I have many times come across mathematical proofs, theorems, conjectures, and generally interesting things. For example:

• Twin primes conjecture
• Millennium problems
• Ramsey theory
• Fermat's last
• Reimann Hypothesis
• Reimann Zeta function
• Galois theory / Galois groups

And I would of course very much like to understand these as much as possible. When I go to the Wikipedia pages of these topics, for example, I come across a lot unknown terminology and concepts.

My question would be, where should I begin, to try to understand, say, Andrew Wiles's proof?

I have just very successfully completed Calculus AB, and though I know it may be a long way before I can completely understand these advanced things, I'm eager to begin somewhere. I have watched a series of college lectures on "Higher Math 101", but I really want to get into the meat of things.

(By the way, I didn't know what to tag this)

Answer 1

Mastering AB level Calculus is not sufficient at all to be able to understand some very complex work in number theory, abstract algebra or other fields.

My best advice, is to follow by order the books listed here to understand every topic from the basics building up to the complex stuff.

To keep motivated, don't forget to read the Princeton Companion to mathematics from time to time.

Answer 2

The Riemann $\zeta$ function for real arguments $>1$ is $\zeta(s)=\sum_{n=1}^\infty 1/n^s$. So how does one define it if $s$ is not real or if the real part of $s$ is less than $1$? Notice that you can probably at least understand that question without knowing anything beyond first-year calculus.

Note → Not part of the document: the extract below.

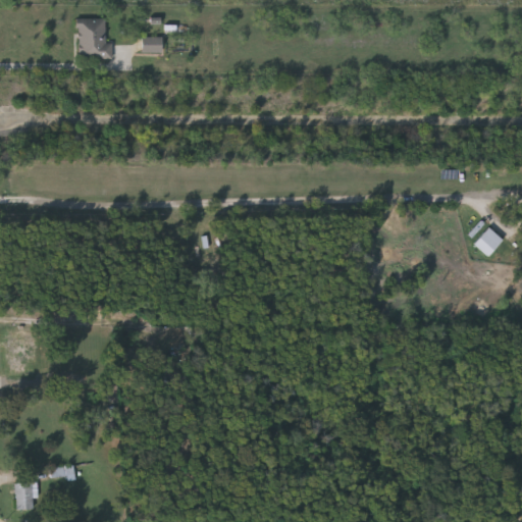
[(112,42),(112,58),(79,58),(79,19),(104,19),(104,42),(112,42)]
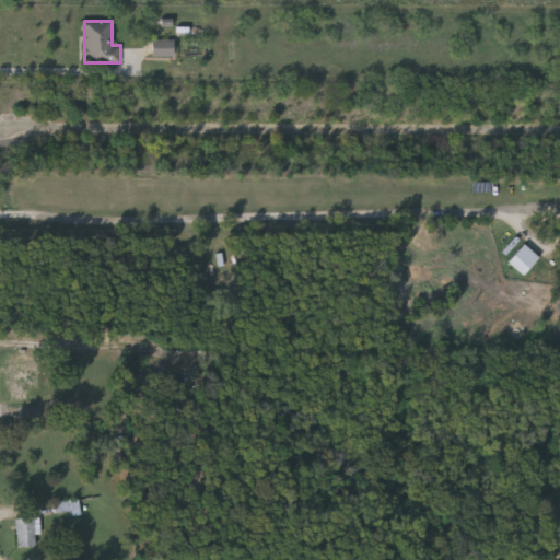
[(173,56),(152,56),(152,39),(173,39),(173,56)]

If you know that $n^s= e^{s\log_e n}$ and that $e^{i\theta}=\cos\theta+i\sin\theta$ then that's a step in that direction. As to why $e^{i\theta}=\cos\theta+i\sin\theta$, the beginnings of an understanding of that are at least hinted at by the fact that multiplying by $i$ is the same as rotating $90^\circ$ counterclockwise.

Often the way topics are presented is logically rigorous, and that in effect means that one describes an argument that would be approved by a sound proof-checking algorithm. Normally one doesn't write down enough to hand to such an algorithm, but one describes it in such a way that would enable a mathematician reading the argument to do that.

With many topics one can learn quite a lot before one reaches the point where one can understand a logically rigorous account. But the math curriculum is in many respects not designed to facilitate that. For example, I can give a quick intuitive argument for the proposition that $\displaystyle e^x = \sum_{n=0}^\infty \frac{x^n}{n!}$ and similarly for sine and cosine, and thereby "prove" the assertion above about $e^{i\theta}$. If one doesn't insist on logical rigor in the initial encounter with a subject, I can say something like this: Define the $\zeta$ function for $s>1$ as above, then say that for real numbers $s$ near $2$, one has $\zeta(s) = \sum_{n=0}^\infty c_n(s-2)^n$, then apply that series when $s$ is near $2$ but not real, then say that's $\zeta(s)$ for non-real $s$. Not the least of the concerns resulting from the deficiency of logical rigor in this argument is whether I start with $2$ and you start with $1.9$, we both get the same value of $\zeta(1.8+0.1i)$? I think learning stuff like that, with the realization that it is not rigorous, can make you less confused when you later reach the point where you can learn the rigorous version of it.